**To do:** Once you find the line below that contains "left shoulder: (435, 325)", write it out along with every later line exactly as given, stopping only when the records end. Omit the pictures.

(Pose landmark coordinates)
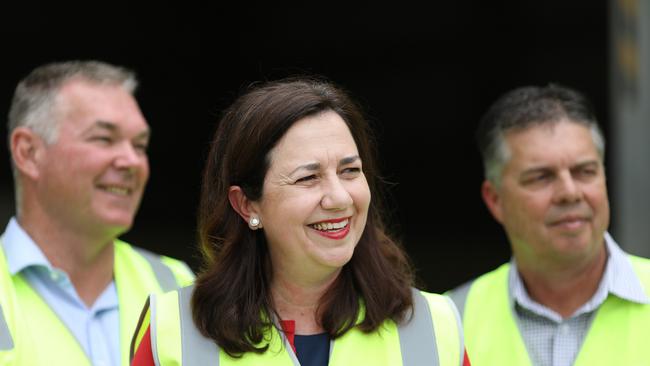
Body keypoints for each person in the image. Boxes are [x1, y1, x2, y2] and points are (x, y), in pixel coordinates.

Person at [130, 78, 470, 366]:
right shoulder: (173, 330)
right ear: (246, 204)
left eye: (350, 171)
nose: (339, 198)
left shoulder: (435, 325)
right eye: (308, 178)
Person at [0, 60, 195, 366]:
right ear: (28, 153)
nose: (132, 161)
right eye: (104, 139)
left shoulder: (179, 284)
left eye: (140, 145)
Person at [447, 84, 650, 365]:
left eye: (585, 172)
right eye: (541, 177)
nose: (569, 192)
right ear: (495, 200)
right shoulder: (447, 322)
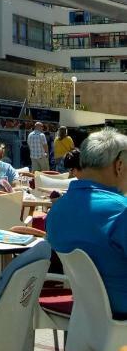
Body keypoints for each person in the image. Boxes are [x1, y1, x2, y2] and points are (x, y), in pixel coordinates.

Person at [46, 128, 127, 319]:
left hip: (84, 315)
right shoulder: (121, 211)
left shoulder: (56, 211)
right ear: (119, 165)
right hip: (120, 316)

**Finished task:**
left shoulder: (435, 325)
right eye: (308, 178)
Person at [0, 60, 195, 366]:
right ear: (28, 153)
nose: (132, 161)
right eye: (104, 139)
left shoulder: (179, 284)
left eye: (140, 145)
Person at [447, 84, 650, 365]:
left eye: (585, 172)
right eye: (541, 177)
nose: (569, 192)
right ear: (495, 200)
right shoulder: (447, 322)
Body keypoints for each person in the image. Boxes are [x1, y1, x2, y2] and points are (x, y), in pixel coordinates.

Person at [46, 128, 127, 319]:
left hip: (84, 315)
right shoulder: (121, 211)
left shoulder: (56, 211)
right ear: (119, 165)
right hip: (120, 316)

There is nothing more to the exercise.